L’éclusier me raconterait que l’homme en costume courait trop vite, qu’on sentait le sportif de bon niveau. Il l’avait pris en chasse jusqu’aux premières maisons de Puffigny. Le chien, qui croyait à un jeu, gambadait, de l’un à l’autre.

« Je ne suis plus un jeune homme. Je n’avais plus de souffle. Il y a bien vingt ans que je ne cours plus. J’ai senti que mon cœur allait exploser. Je me suis arrêté, plié en deux. J’ai vu que l’autobus redémarrait de la halte. Le type avait encore des réserves parce qu’il a accéléré en agitant les bras au-dessus de sa tête. Le bus a stoppé. Moi, j’ai cru que j’étais en train de crever. »

8

Dans le cimetière, un unijambiste se recueillait devant une sépulture abondamment fleurie. Juliette m’apprit qu’il s’appelait Legrand et que trois ou quatre fois par semaine il venait prier sur la tombe de sa jambe.

« Il a eu la jambe droite sectionnée par un engin agricole, il y a une vingtaine d’années. Sans jeu de mots, il l’a fait enterrer en grande pompe.

– Vous avez lu ça dans les devoirs de vos élèves ?
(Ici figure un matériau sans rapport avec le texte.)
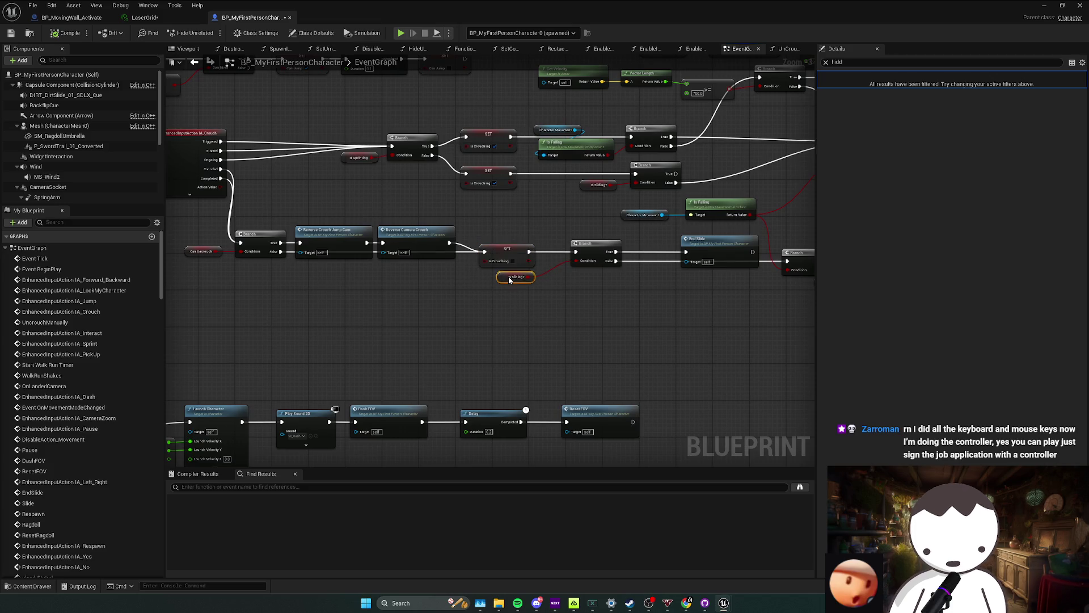
left_click_drag(515, 277, 588, 272)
– Absolument pas. J’en ai parlé avec lui. Plus d’une fois. C’est un brave homme. Il est inconsolable. Il dit que c’était sa jambe préférée, qu’elle était trop jeune pour connaître un sort pareil, que c’est injuste, et il pleure toutes les larmes de son corps. Il l’appelle “ma jambe, mon amour”, “ma jambe, ma femme”, “ma jambe, ma vie”. Il ne s’en remettra jamais.

– Il aurait dû entreprendre un petit travail de thérapie… Ce n’est pas la panacée, mais ça aide…, ai-je suggéré parce que je ne savais pas quoi dire.

– Pour cela, il aurait fallu qu’il se déplace jusqu’à Gournay, voire jusqu’à Larcheville et, ça, ça n’est même pas concevable pour un natif de Puffigny. Tous les jours, il puise le courage de survivre un peu en vidant quelques pintes chez Gromard. Un bon bistrot vaut tous les cabinets médicaux du monde. »

L’unijambiste nous avait entendus approcher et il tournait vers nous un visage baigné de larmes.

« Bonjour, mademoiselle Lamotte ! Ça me fait plaisir de vous voir ! Et ça lui fait plaisir, à elle, aussi ! sanglota-t-il avec un mouvement de doigt vers la tombe.

– Vous n’allez pas trop mal, aujourd’hui, monsieur Legrand ?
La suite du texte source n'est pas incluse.